Every once in awhile I get a huge craving for this salad – usually at around 10pm. It rates the highest star power on my list of favorite recipes.

Thai noodle salad

Ingredients:

  • 12 to 15 ounces dried chukka soba noodles (also called “chow mein” noodles)
  • 1 1/2 teaspoons dark sesame oil
  • 1/3 cup rice vinegar
  • Juice and grated peel of one lime
  • 1/2 cup soy sauce
  • 2 tablespoons sugar
  • 1-2 teaspoons dried red pepper flakes (or 2 teaspoons chili sauce)
  • 2 cloves garlic, minced
  • 1 cup grated carrot
  • 3/4 cup coarsely chopped dry roasted peanuts
  • 1/2 cup chopped fresh cilantro

Directions:

Boil the noodles until they are tender, about 4-5 minutes.  (Do not over-cook.)  Pour them into a colander and rinse with cold water.  Let drain thoroughly. 

In a large bowl combine the sesame oil, rice vinegar, juice and grated lime peel, soy sauce, sugar, red pepper flakes and minced garlic.  Stir until sugar dissolves.  Add carrot, peanuts and cilantro.

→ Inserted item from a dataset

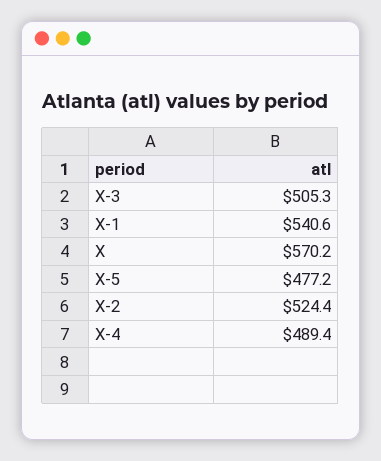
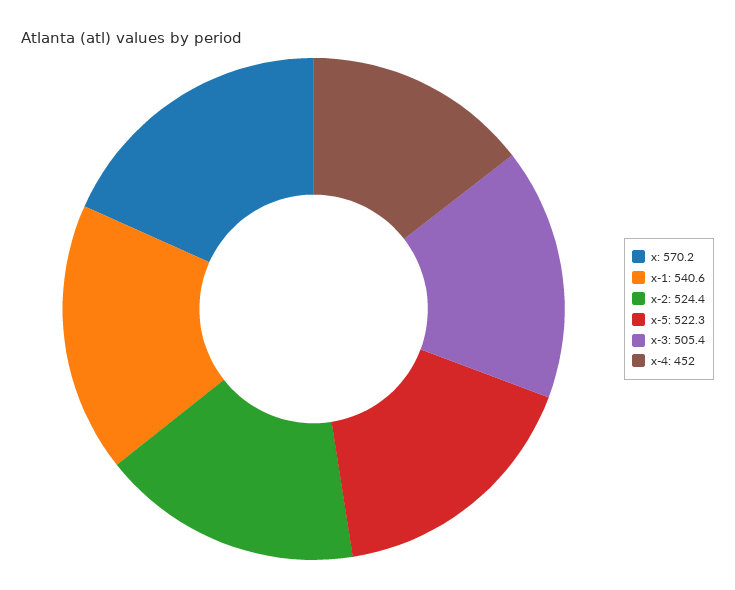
X-3: 505.3 -> 505.4
X-5: 477.2 -> 522.3
X-4: 489.4 -> 452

Cut through noodles with a knife to make more manageable lengths.  Toss noodles with sauce until well mixed.  If you can wait, try to chill salad for an hour before serving.  Toss again before serving.

NOTE: 2 teaspoons of the dried red pepper flakes makes this salad really hot. Use what you feel is appropriate.